L’idée de la révolution elle-même a une place indéniable dans la franc-maçonnerie car les francs-maçons croient à la dignité humaine, aux droits de l’Homme, à la liberté de la presse et la liberté de religion, ce qui créa un conflit entre eux et les monarchies d’Europe continentale, ainsi que l’Eglise catholique romaine.

Nous pouvons également trouver des symboles représentant la maçonnerie dans différents contextes dès la naissance des Etats-Unis. Citons par exemple la cérémonie pendant laquelle George Washington déposa la première pierre angulaire du Capitole des Etats-Unis, vêtu de son tablier de franc-maçon, incorporant de ce fait la franc-maçonnerie dans un événement national. De plus, et contrairement à la Révolution française, les loges maçonniques américaines se multiplièrent suite à cet évènement.

Cérémonie lors de laquelle George Washington, vêtu de son tablier, pose la première pierre du Capitole

 

L’affiliation de nombreux acteurs de la révolution américaine avec les loges maçonniques, combinée avec la nature clandestine de la franc-maçonnerie ont sûrement favorisé l’émergence de nombreuses théories complotistes. La présence de symboles maçonniques (comme par exemple l’œil de la providence sur le billet d’un dollar américain) renforça encore l’idée. Il n’est donc pas si surprenant que de telles théories soient apparues, l’ordre social changeant avec la révolution, et, comme avec chaque révolution, des personnes se sont opposées à ce changement. Ces dernières ont vu dans le complot un moyen de dévaloriser cette révolution, le côté secret des francs-maçons leur donnant une image diabolique et sinistre, idéal pour condamner un tel évènement.

La franc-maçonnerie, mais pas seulement

Malgré la forte influence maçonnique dans les éléments clés de la révolution, il ne faut pas oublier que tous les grands acteurs de cette histoire n’étaient pas nécessairement francs-maçons. Parmi les plus importants, on pourrait citer Thomas Jefferson et Alexander Hamilton. Parmi les 56 hommes ayant signé la Déclaration de l’Indépendance de 1776, en effet, neuf seulement avaient une relation avec les loges maçonniques durant leur vie (16% des signataires). La Déclaration d’Indépendance a par ailleurs été principalement rédigée par Thomas Jefferson, qui n’a pas pris part à la franc-maçonnerie.
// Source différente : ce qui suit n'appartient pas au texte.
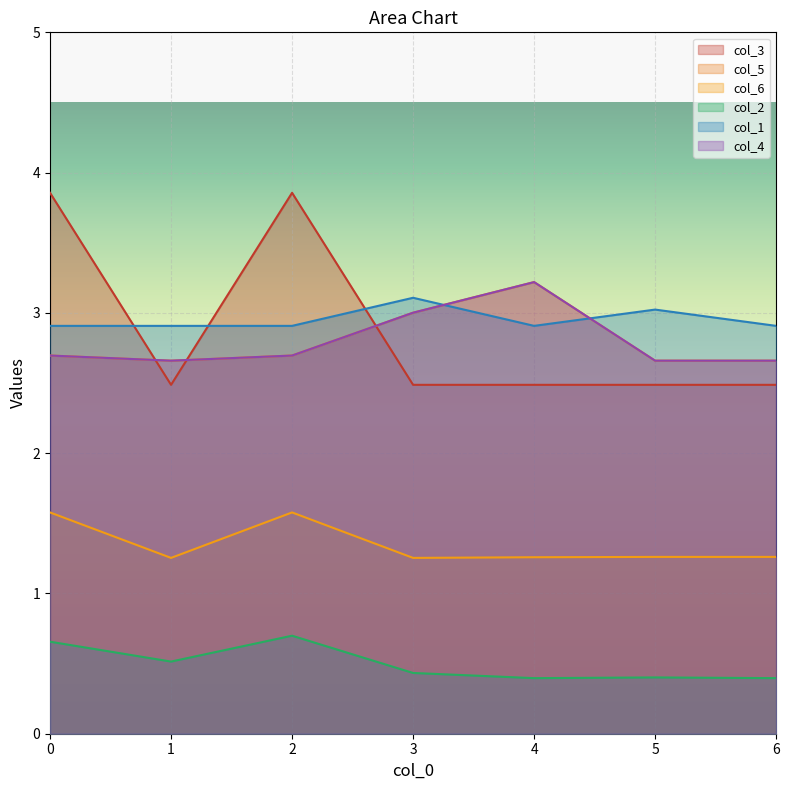

What is the sum of the col_3 values at 3 and 4?

5.0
De surcroît, tous les francs-maçons n’étaient pas en faveur de cette révolution. Certains étaient même loyalistes, tel l’indien Joseph Brant, franc-maçon ayant pris position pour les Britanniques.
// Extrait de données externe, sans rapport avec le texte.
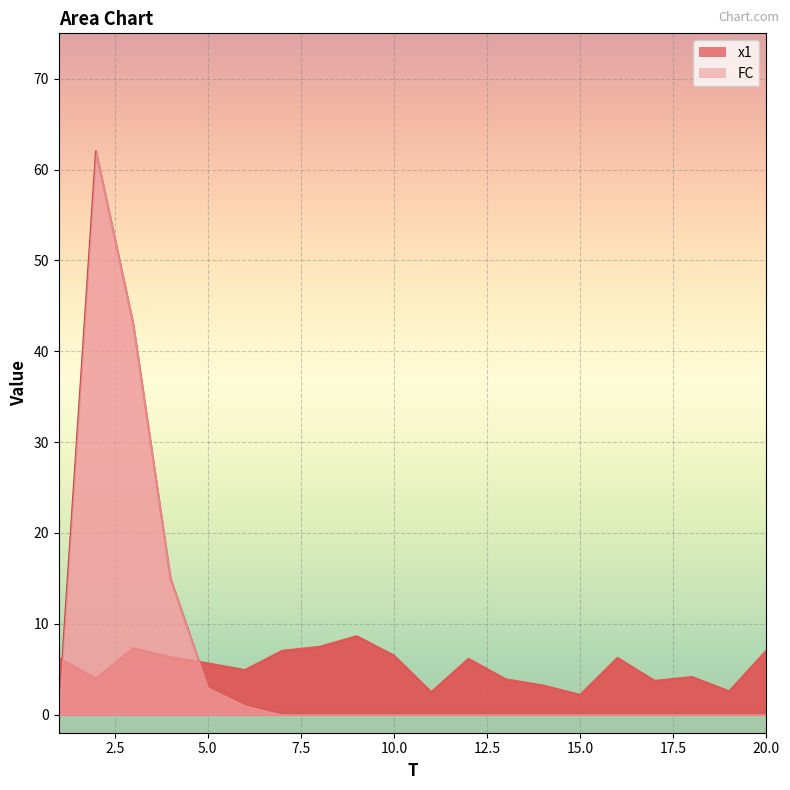

Which category has the highest value across all series?

2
Il ne faut donc pas oublier, comme le montrent les points précédents, que tous les francs-maçons n’étaient pas patriotes (révolutionnaires), ni tous les patriotes francs-maçons. Certes, beaucoup de francs-maçons, en tant qu’individus, ont influencé considérablement la révolution américaine, mais aucune loge ne l’a jamais ouvertement soutenue. Leur appartenance à cette fraternité a sûrement joué un rôle dans le développement des idées de ces individus, mais les francs-maçons n’ont pas participé en tant qu’institution à cette révolution, qui ne saurait donc être un simple complot franc-maçonnique.